Apply what you read -
1) Transcribe the article about the Worldwide Unified Facebook group from "Worldwide Unified also" up to and including "Japan, Solis said.".
2) In the article about the Worldwide Unified Facebook group, how many people did the invitation to the Feb. 27 fast reach?

A Facebook group created by a Latter-day Saint missionary to build faith during the pandemic is now seeking nonprofit status to expand its capacity to serve.
Worldwide Unified is an online interfaith community of more than half a million people whose mission is “to be unified in helping with the spiritual, emotional and temporal needs of others,” according to the group’s website.
The Facebook group, now approaching its 2-year anniversary, is updated with hundreds of posts each day ranging from prayer requests and personal accounts of miracles to positive messages from religious influencers.
“A lot of people come to the group just to offer prayers for those who are struggling and to find some hope in the midst of so much tension,” said Alexander Solis, a BYU student studying HR and nonprofit management from Lima, Peru, and one of the group’s founding members.
Worldwide Unified also hosts devotionals and fasts, all of which are geared toward an international and diverse coalition of believers. “We want to bring people together because we believe in the power of community,” Solis said.
The group’s most recent worldwide event was a Feb. 27 fast in support of the victims of the Russia-Ukraine war. The invitation reached more than 800,000 people in dozens of countries including the Congo, New Zealand and Japan, Solis said.

Data listing -
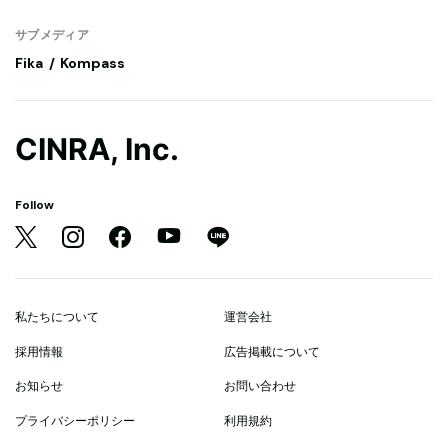
サブメディア
Fika
Kompass
CINRA, Inc.
Follow
私たちについて
運営会社
採用情報
広告掲載について
お知らせ
お問い合わせ
プライバシーポリシー
利用規約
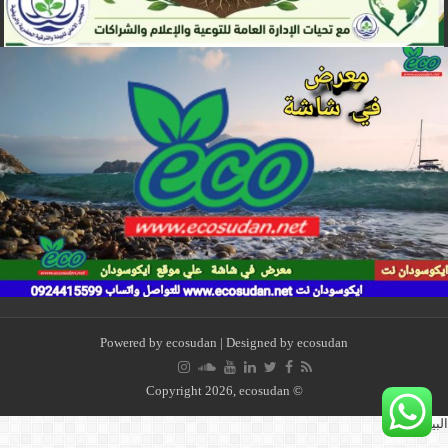
Powered by
ecosudan
| Designed by
ecosudan
© Copyright 2026, ecosudan
لبيئة بيتنا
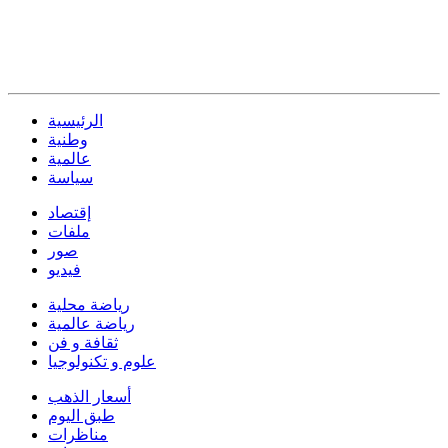
الرئيسية
وطنية
عالمية
سياسة
إقتصاد
ملفات
صور
فيديو
رياضة محلية
رياضة عالمية
ثقافة و فن
علوم و تكنولوجيا
أسعار الذهب
طبق اليوم
مناظرات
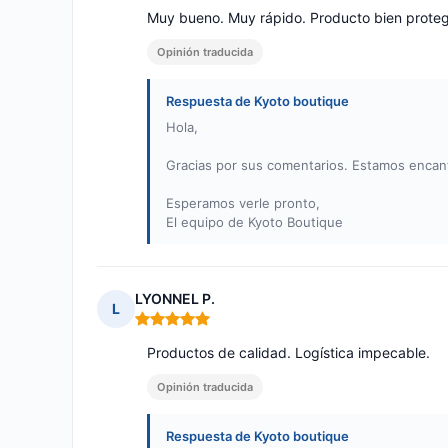
Muy bueno. Muy rápido. Producto bien proteg
Opinión traducida
Respuesta de Kyoto boutique
Hola,
Gracias por sus comentarios. Estamos encan
Esperamos verle pronto,
El equipo de Kyoto Boutique
LYONNEL P.
L
Nota: 5 de 5
Productos de calidad. Logística impecable.
Opinión traducida
Respuesta de Kyoto boutique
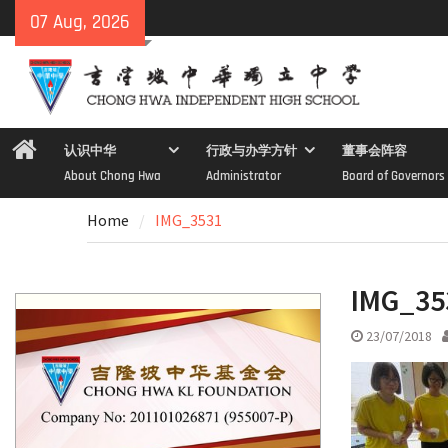
Skip
07 Aug, 2026
to
content
Home
认识中华
行政与办学方针
董事会阵容
About Chong Hwa
Administrator
Board of Governors
Home
IMG_3531
IMG_35
23/07/2018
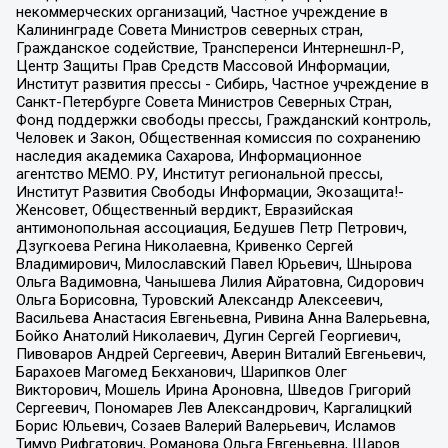
некоммерческих организаций, Частное учреждение в
Калининграде Совета Министров северных стран,
Гражданское содействие, Трансперенси Интернешнл-Р,
Центр Защиты Прав Средств Массовой Информации,
Институт развития прессы - Сибирь, Частное учреждение в
Санкт-Петербурге Совета Министров Северных Стран,
Фонд поддержки свободы прессы, Гражданский контроль,
Человек и Закон, Общественная комиссия по сохранению
наследия академика Сахарова, Информационное
агентство МЕМО. РУ, Институт региональной прессы,
Институт Развития Свободы Информации, Экозащита!-
Женсовет, Общественный вердикт, Евразийская
антимонопольная ассоциация, Бедушев Петр Петрович,
Дзугкоева Регина Николаевна, Кривенко Сергей
Владимирович, Милославский Павел Юрьевич, Шнырова
Ольга Вадимовна, Чанышева Лилия Айратовна, Сидорович
Ольга Борисовна, Туровский Александр Алексеевич,
Васильева Анастасия Евгеньевна, Ривина Анна Валерьевна,
Бойко Анатолий Николаевич, Дугин Сергей Георгиевич,
Пивоваров Андрей Сергеевич, Аверин Виталий Евгеньевич,
Барахоев Магомед Бекханович, Шарипков Олег
Викторович, Мошель Ирина Ароновна, Шведов Григорий
Сергеевич, Пономарев Лев Александрович, Каргалицкий
Борис Юльевич, Созаев Валерий Валерьевич, Исламов
Тимур Рифгатович, Романова Ольга Евгеньевна, Щаров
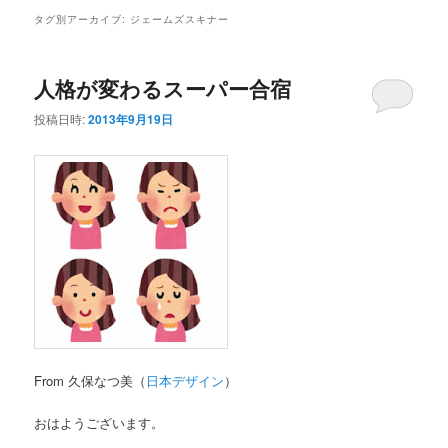
タグ別アーカイブ:
ジェームズスキナー
人格が変わるスーパー合宿
投稿日時:
2013年9月19日
From 久保なつ美（
日本デザイン
）
おはようございます。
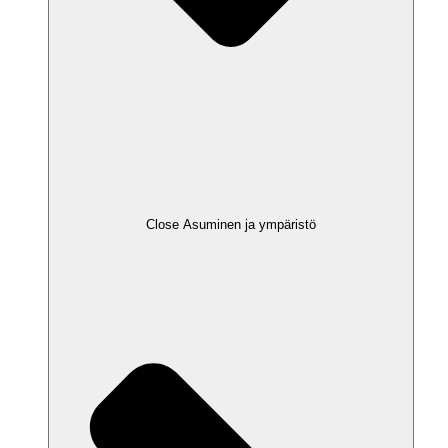
Close Asuminen ja ympäristö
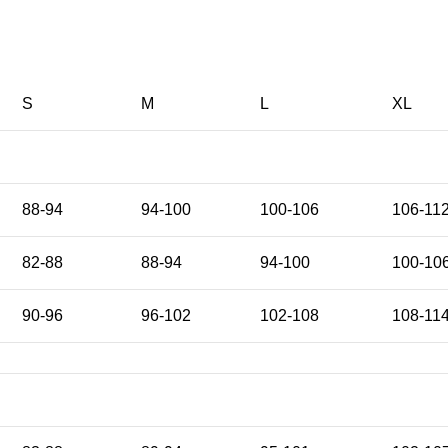
S
M
L
XL
88-94
94-100
100-106
106-11
82-88
88-94
94-100
100-10
90-96
96-102
102-108
108-11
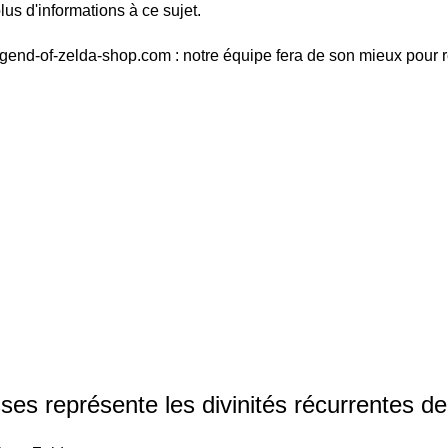
us d'informations à ce sujet.
egend-of-zelda-shop.com : notre équipe fera de son mieux pour 
 représente les divinités récurrentes de 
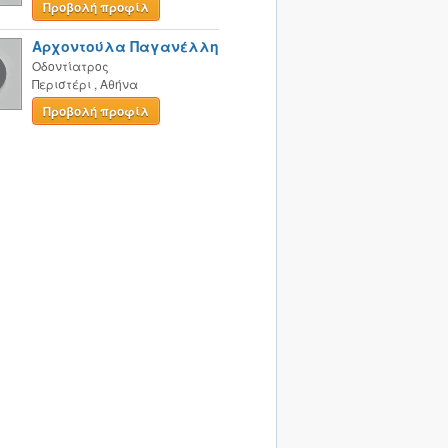
Προβολή προφίλ
Αρχοντούλα Παγανέλλη
Οδοντίατρος
Περιστέρι
,
Αθήνα
Προβολή προφίλ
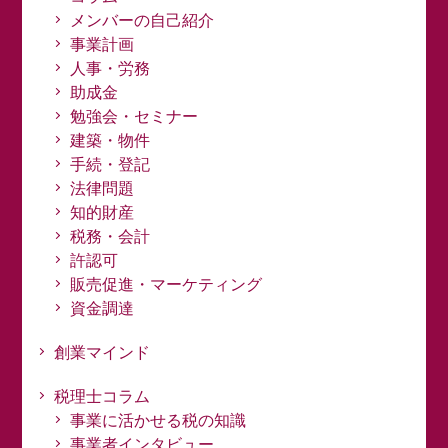
メンバーの自己紹介
事業計画
人事・労務
助成金
勉強会・セミナー
建築・物件
手続・登記
法律問題
知的財産
税務・会計
許認可
販売促進・マーケティング
資金調達
創業マインド
税理士コラム
事業に活かせる税の知識
事業者インタビュー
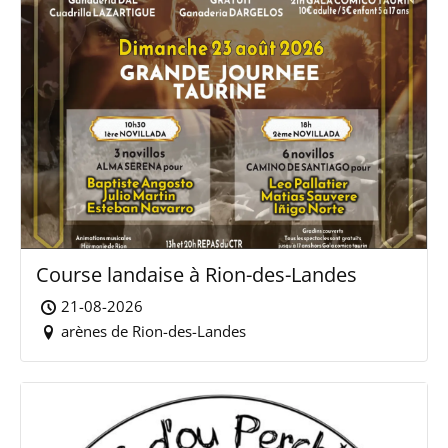
Course landaise à Rion-des-Landes
21-08-2026
arènes de Rion-des-Landes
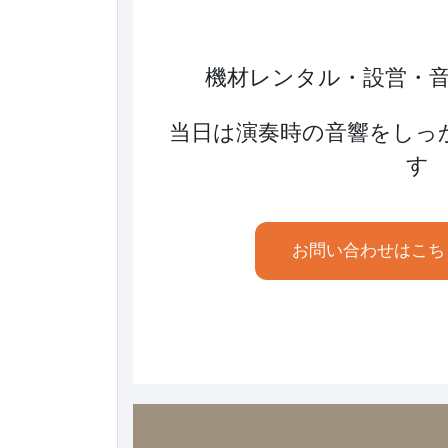
機材レンタル・設営・
当日は演奏時の音響をしっ
す
お問い合わせはこち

Answers to the problems -
1)
Worldwide Unified also hosts devotionals and fasts, all of which are geared toward an international and diverse coalition of believers. “We want to bring people together because we believe in the power of community,” Solis said.
The group’s most recent worldwide event was a Feb. 27 fast in support of the victims of the Russia-Ukraine war. The invitation reached more than 800,000 people in dozens of countries including the Congo, New Zealand and Japan, Solis said.

2) More than 800,000 people in dozens of countries.